Uykusuz günlüğü

Okuyalı dört yıl oldu, az bir süre sayılmaz  Üzerine yazı yazmadım ama o dönem esinlenerek bir şiir yazmıştım; Işığa Çözülenler kitabında yer aldı bu şiir.
Alegorik biçiminden ve konusundan kaynaklı sanırım, romanı nihilist, karamsar bulanların aksine Veba'daki ana izlek; mücadele ve kaçış arasındaki temel gerilimdir...
Veba alegorisinin dayandığı eksen egemenlerce sürdürülen toplumsal şiddet ve kuşatmadan yükselir. Camus, bu şiddetin yarattığı boşluk ve ölüm salınımında, salgına yönelik yürütülen mücadele, direniş ve umut arasında bir praksis ilişkisi kurar. yani bilinç ile eylem arasındaki zorunlu bağ...


hatırımda kalan;

ana karakterlerinden birisi hekimdir, mücadeleyi ve direnişi temsil eder...

diğeri karantina altına alınan şehirden sürekli kaçmayı planlayan bir gazeteciydi, sanırım hekimin iradesi, mücadelesi ve kararlılığı karşısında romanın sonuna doğru fikri değişiyordu

İlginç ama bir o kadar da hala güncelliğini koruyan karakterlerden biri, salgını başından sonuna izlemekle yetinen; bu sürede tek derdi ve kaygısı romanına bir giriş cümlesi bulmak olan ve bunu da beceremeyen dolayısıyla romanını asla yazamayan bir yazardı...

kıssadan hisse...
----------------------------------------------------------------

Bu yazıyı yazarken hafızamın iyi olduğuna dair; bir siteden biraz alıntı da buldum..
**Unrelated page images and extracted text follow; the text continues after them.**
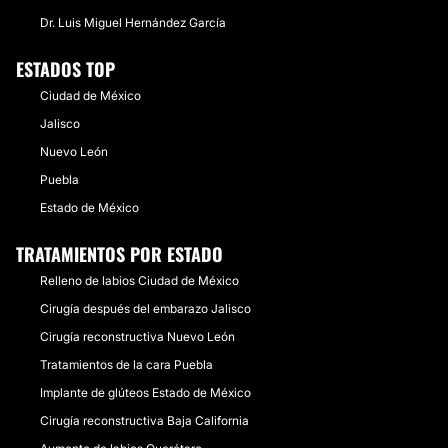
Dr. Luis Miguel Hernández García
ESTADOS TOP
Ciudad de México
Jalisco
Nuevo León
Puebla
Estado de México
TRATAMIENTOS POR ESTADO
Relleno de labios Ciudad de México
Cirugía después del embarazo Jalisco
Cirugía reconstructiva Nuevo León
Tratamientos de la cara Puebla
Implante de glúteos Estado de México
Cirugía reconstructiva Baja California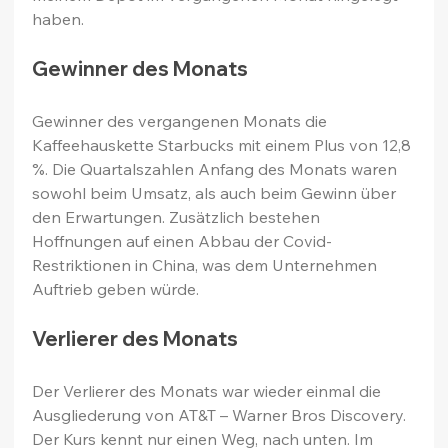
haben.
Gewinner des Monats
Gewinner des vergangenen Monats die 
Kaffeehauskette Starbucks mit einem Plus von 12,8 
%. Die Quartalszahlen Anfang des Monats waren 
sowohl beim Umsatz, als auch beim Gewinn über 
den Erwartungen. Zusätzlich bestehen 
Hoffnungen auf einen Abbau der Covid-
Restriktionen in China, was dem Unternehmen 
Auftrieb geben würde.
Verlierer des Monats
Der Verlierer des Monats war wieder einmal die 
Ausgliederung von AT&T – Warner Bros Discovery. 
Der Kurs kennt nur einen Weg, nach unten. Im 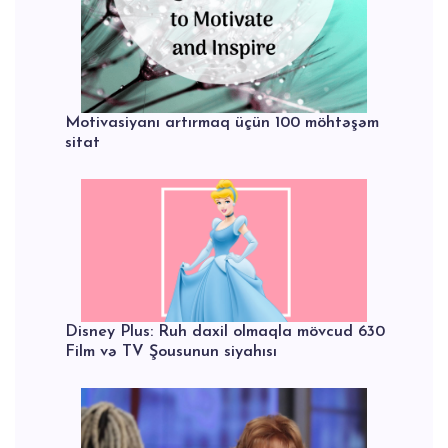
Motivasiyanı artırmaq üçün 100 möhtəşəm
sitat
Disney Plus: Ruh daxil olmaqla mövcud 630
Film və TV Şousunun siyahısı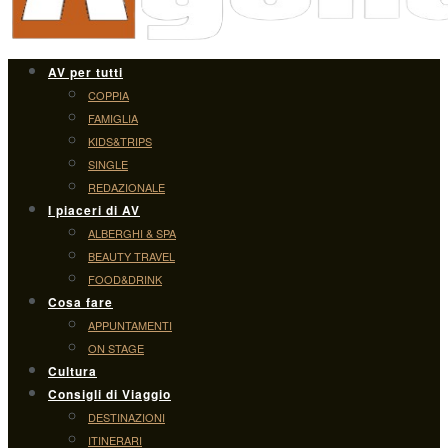
AV per tutti
COPPIA
FAMIGLIA
KIDS&TRIPS
SINGLE
REDAZIONALE
I piaceri di AV
ALBERGHI & SPA
BEAUTY TRAVEL
FOOD&DRINK
Cosa fare
APPUNTAMENTI
ON STAGE
Cultura
Consigli di Viaggio
DESTINAZIONI
ITINERARI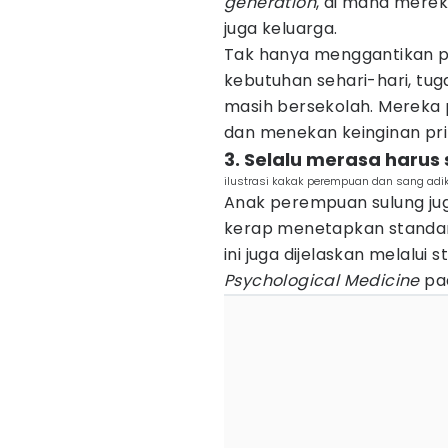
generation
, di mana mere
juga keluarga.
Tak hanya menggantikan p
kebutuhan sehari-hari, tu
masih bersekolah. Mereka 
dan menekan keinginan pri
3. Selalu merasa haru
ilustrasi kakak perempuan dan sang adik
Anak perempuan sulung jug
kerap menetapkan standar t
ini juga dijelaskan melalui 
Psychological Medicine
pad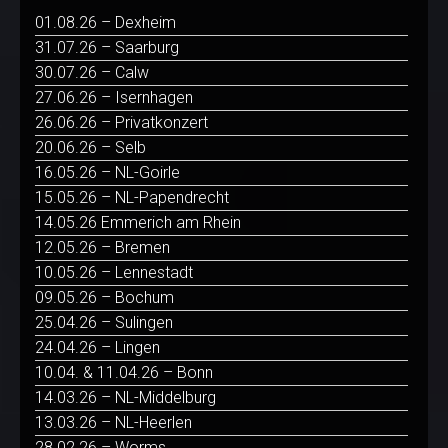
01.08.26 – Dexheim
31.07.26 – Saarburg
30.07.26 – Calw
27.06.26 – Isernhagen
26.06.26 – Privatkonzert
20.06.26 – Selb
16.05.26 – NL-Goirle
15.05.26 – NL-Papendrecht
14.05.26 Emmerich am Rhein
12.05.26 – Bremen
10.05.26 – Lennestadt
09.05.26 – Bochum
25.04.26 – Sulingen
24.04.26 – Lingen
10.04. & 11.04.26 – Bonn
14.03.26 – NL-Middelburg
13.03.26 – NL-Heerlen
28.02.26 – Worms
"Ama birileri de direniyordu; tecrübeli doktor Castel'in serumunu hastalarına her defasında aynı umutla zekrederken Rieux direniyordu; bir ermiş olmak isteyen, yaşamın ve ölümün pek çok yüzüne tanık olmuş Tarrou ile sevgilisine kavuşmak için şehir dışına insan kaçıran kaçakçılarla anlaşan Rambert direniyordu; rahip, büyük ayin günü 'saçma' diyerek tanımladığı bilimin dinle uyuşabileceğini düşünmeye ve kurulan sağlık ekiplerine elinden gelen yardımı yapmaya başlamıştı.
Çünkü ölüm birleştirirdi; ölüm beklentisiyle trenleri kadar yürekleri de tutuşan insanların kim olduklarının, daha önce birbirlerine nasıl baktıklarının, siyasi görüşlerinin, kavgalarının ve nefretlerinin bir anlamı kalmazdı. Ölüm bizimle alay ederdi bu yönüyle; tapındığımız hayat bizi ayırırken, o, birbirimize kalben sokulmamızı sağlardı çünkü...
Sonsuz çelilki, felaketi haber verdiği için nefret duyulan farelerin yeniden ortaya çıkmalarındaki sevinçte yatardı; bir kent, huzursuzca yuvarlandığı bir ölüm uykusundan uyanırdı korkarak...
Ve vebanın fareleri, uykuya dalan bir lanetin sessiz elçileri gibi dönerlerken geldikleri yere, sevinç çığlıkları ve havai fişeklerin sönmeye mahkum renkli ışıkları kaldırdı bir şehri kanatan büyük felaketten geriye."